**What needs to be done:** Which questions does the host ask in the interview transcript? List each one.

**Study text:**

[Start of section]

LULU GARCIA-NAVARRO, HOST:

Growing international outrage over the killing of a Washington Post columnist has the Trump administration on its heels while a migrant caravan at the border between Guatemala and Mexico has the president on the offense. Jeff Merkley, a Democrat from Oregon, sits on the Senate foreign relations committee, and he joins us this morning. Senator, thanks for being on the program.

JEFF MERKLEY: You bet. Good morning.

GARCIA-NAVARRO: Good morning. You've joined your voice to a bipartisan chorus of criticism regarding Jamal Khashoggi. He died at Saudi hands in their Istanbul consulate. The Saudis took a very long time to explain his death, and many details of those explanations seem difficult to believe. But the president wants to give the kingdom the benefit of the doubt. Will the Senate allow that?

MERKLEY: Well, the Senate needs to have a very intense discussion about this because, basically, President Trump is giving a sense that this is a credible story, this half-baked story, instead of sending a powerful message about American support for human rights and free press. I mean, this - it just seems like, almost like our administration - the Trump administration - is working hand-in-hand with the Saudi government to take a very serious situation and try to dismiss it.

GARCIA-NAVARRO: What should the response be? What should that powerful message be?

MERKLEY: Well, the message should start by saying this story is completely unacceptable. It's full of every kind of holes - not giving it any sort of credibility and that we have to get to the bottom of everything that happened. Second is we need to realize that this is one piece of a broader set of issues we have to address. Prior to the incident in the consulate, the Saudis were using an intense team of folks on Twitter to discredit Khashoggi and other dissidents around the world.

[End of section]

**Extracted records:**

[Start of section]

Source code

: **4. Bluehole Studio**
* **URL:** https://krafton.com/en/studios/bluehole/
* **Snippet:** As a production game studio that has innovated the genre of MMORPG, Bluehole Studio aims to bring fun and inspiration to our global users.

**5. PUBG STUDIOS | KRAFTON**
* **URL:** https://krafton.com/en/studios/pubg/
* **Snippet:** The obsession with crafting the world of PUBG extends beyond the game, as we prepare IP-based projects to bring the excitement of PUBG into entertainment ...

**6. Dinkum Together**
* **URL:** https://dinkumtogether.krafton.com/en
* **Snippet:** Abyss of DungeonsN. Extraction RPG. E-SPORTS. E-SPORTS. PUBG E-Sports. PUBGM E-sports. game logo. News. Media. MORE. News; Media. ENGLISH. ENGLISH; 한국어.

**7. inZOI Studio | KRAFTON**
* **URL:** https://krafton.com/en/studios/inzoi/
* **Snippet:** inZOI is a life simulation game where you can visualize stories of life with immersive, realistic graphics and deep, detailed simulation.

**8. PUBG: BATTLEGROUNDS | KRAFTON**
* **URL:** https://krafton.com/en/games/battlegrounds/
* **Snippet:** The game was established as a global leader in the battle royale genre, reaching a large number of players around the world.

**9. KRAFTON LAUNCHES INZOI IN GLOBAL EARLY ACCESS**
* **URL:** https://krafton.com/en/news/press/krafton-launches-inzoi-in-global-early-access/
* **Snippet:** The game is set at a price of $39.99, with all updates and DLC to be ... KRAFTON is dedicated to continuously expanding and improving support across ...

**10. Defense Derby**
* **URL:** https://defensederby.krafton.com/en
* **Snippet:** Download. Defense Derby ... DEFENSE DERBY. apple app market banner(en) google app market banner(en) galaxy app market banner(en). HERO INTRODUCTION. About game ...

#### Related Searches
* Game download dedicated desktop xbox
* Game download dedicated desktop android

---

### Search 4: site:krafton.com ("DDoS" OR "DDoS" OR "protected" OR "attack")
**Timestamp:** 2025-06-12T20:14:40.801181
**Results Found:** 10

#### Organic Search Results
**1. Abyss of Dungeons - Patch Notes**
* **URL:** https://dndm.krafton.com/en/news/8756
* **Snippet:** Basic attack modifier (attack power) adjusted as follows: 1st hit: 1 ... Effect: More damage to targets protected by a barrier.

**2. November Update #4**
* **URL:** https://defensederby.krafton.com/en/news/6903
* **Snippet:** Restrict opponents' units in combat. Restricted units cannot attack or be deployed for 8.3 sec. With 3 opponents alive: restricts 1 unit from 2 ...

[End of section]

**Solution to the exercise:**
- Will the Senate allow that?
- What should the response be?
- What should that powerful message be?